# TWICE SMOKED.... POTATOES....



## Chuck Smith (Feb 22, 2005)

A take on twiced baked potatoes.

Now I dont really do measurements on stuff like this... So just wing it and go from there.

Ingredients:
6-8 Baking Potatoes
6-10 strips of bacon
Top the Tater (or sour cream)
BBQ Rub
Sea Salt
Shredded cheese of your choice... (I used a triple cheddar blend but would think Pepper Jack would be amazing)
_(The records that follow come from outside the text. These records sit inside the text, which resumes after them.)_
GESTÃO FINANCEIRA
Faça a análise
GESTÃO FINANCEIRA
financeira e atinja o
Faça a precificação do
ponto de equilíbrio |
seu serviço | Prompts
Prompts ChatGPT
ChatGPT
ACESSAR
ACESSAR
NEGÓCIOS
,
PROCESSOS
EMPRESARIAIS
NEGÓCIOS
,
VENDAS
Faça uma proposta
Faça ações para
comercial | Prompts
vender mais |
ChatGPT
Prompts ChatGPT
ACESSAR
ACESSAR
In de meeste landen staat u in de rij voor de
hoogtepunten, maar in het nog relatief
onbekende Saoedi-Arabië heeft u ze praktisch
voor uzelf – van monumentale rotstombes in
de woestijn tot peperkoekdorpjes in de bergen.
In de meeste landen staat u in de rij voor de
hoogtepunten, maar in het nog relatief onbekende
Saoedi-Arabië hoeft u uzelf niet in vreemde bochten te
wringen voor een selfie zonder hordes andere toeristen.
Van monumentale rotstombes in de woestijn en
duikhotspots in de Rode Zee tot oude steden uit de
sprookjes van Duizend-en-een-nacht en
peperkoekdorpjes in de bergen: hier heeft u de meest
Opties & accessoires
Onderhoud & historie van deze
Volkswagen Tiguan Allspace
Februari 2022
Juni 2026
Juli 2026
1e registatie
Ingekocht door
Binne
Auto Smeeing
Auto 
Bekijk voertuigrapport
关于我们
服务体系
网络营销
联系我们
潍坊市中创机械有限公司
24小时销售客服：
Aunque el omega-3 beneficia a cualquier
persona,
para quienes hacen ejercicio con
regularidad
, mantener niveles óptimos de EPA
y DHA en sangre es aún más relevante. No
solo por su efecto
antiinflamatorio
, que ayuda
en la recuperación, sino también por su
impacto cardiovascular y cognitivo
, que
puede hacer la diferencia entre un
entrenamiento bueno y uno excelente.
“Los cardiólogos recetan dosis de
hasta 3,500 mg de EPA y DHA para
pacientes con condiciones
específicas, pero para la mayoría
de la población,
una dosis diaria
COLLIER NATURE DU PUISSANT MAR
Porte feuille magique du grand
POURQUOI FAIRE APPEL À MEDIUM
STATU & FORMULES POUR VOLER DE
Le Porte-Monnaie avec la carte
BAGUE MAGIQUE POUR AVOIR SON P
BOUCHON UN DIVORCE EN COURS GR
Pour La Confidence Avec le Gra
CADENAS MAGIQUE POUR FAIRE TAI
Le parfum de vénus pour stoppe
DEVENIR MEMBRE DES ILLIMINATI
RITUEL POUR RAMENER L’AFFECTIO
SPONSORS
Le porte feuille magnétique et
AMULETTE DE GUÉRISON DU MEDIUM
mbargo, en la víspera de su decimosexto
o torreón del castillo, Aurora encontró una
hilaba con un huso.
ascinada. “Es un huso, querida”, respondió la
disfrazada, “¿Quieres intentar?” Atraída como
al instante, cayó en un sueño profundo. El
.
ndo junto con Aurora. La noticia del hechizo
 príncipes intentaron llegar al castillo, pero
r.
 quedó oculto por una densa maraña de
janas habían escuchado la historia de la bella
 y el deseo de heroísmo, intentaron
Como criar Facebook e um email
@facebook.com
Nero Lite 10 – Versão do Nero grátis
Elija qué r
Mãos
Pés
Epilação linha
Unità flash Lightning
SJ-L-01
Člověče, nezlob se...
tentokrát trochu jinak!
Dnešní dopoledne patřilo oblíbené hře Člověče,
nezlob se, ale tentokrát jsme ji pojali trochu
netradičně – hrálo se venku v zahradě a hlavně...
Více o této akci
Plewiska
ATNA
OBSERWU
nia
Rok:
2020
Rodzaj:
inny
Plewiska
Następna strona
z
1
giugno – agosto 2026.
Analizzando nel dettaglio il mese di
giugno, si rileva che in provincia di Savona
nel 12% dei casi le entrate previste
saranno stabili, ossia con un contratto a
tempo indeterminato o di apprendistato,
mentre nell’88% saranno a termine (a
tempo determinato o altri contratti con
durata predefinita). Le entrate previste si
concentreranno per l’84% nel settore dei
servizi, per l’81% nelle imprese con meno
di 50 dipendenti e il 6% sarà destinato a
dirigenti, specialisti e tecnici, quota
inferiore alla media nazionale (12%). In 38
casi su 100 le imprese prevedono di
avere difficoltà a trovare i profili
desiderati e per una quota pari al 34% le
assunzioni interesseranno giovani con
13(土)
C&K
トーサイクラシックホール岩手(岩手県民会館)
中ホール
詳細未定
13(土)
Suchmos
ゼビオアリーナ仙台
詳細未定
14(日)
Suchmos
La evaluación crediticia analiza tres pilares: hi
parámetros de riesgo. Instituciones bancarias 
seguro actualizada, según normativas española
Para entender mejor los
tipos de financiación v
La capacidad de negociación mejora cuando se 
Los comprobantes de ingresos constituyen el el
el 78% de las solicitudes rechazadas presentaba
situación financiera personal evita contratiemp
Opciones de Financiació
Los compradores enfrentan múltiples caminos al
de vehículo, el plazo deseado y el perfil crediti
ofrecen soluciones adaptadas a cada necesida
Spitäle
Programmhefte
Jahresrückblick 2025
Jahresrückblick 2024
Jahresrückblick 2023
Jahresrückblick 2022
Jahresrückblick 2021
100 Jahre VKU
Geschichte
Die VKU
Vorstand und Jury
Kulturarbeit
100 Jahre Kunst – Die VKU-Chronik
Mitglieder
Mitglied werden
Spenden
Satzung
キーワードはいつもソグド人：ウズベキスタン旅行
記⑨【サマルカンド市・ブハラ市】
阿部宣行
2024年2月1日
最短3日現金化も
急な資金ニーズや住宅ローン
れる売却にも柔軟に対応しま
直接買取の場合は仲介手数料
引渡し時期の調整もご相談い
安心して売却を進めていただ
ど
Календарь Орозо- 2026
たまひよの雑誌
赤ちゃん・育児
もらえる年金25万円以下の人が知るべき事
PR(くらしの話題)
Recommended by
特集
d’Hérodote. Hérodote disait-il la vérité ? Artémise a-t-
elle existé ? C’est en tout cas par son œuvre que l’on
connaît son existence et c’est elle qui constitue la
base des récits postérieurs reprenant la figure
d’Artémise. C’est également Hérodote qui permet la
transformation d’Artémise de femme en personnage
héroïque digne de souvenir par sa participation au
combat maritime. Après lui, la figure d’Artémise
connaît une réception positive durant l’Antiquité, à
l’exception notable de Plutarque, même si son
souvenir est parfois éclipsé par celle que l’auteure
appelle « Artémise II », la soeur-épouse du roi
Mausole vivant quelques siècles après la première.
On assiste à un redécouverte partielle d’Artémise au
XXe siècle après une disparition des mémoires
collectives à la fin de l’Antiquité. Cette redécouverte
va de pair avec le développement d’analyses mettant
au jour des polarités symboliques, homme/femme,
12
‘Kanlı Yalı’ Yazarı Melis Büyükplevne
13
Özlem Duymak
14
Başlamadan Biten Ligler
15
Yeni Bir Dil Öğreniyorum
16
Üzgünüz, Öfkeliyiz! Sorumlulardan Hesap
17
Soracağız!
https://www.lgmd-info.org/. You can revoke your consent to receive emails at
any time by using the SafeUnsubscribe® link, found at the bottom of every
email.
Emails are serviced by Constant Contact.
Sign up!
1. Set Smoker to 275 degrees
2. Wash potatoes to get skin nice and clean
3. Make 6-10 strips of bacon and save the grease
4. Brush outside of potatoes with bacon grease and sprinkle with sea salt
5. Put potatoes into smoker and cook/smoke until you can put a tooth pick thru them
6. Take potatoes off smoker and let cool for about 10 mins
7. Cut potatoes in half and scoop out the insides leaving a small "rim" attacked to the skin
8. In a bowl mix spud insides with cheese, crumbled bacon, Top the Tater (sour cream), and add in some of your fav BBQ Rub
9. Fill potato skins with mixture and return to the smoker for about 15-20 mins

Enjoy!!!

You can also just use any old twice baked potato recipe you like. But I recommend rubbing outside skins with bacon grease or some oil to "crisp" up the skins. Also adding your BBQ rub helps as well.


----------



## blhunter3 (May 5, 2007)

Thanks, I will hopefully give that a try this weekend.


----------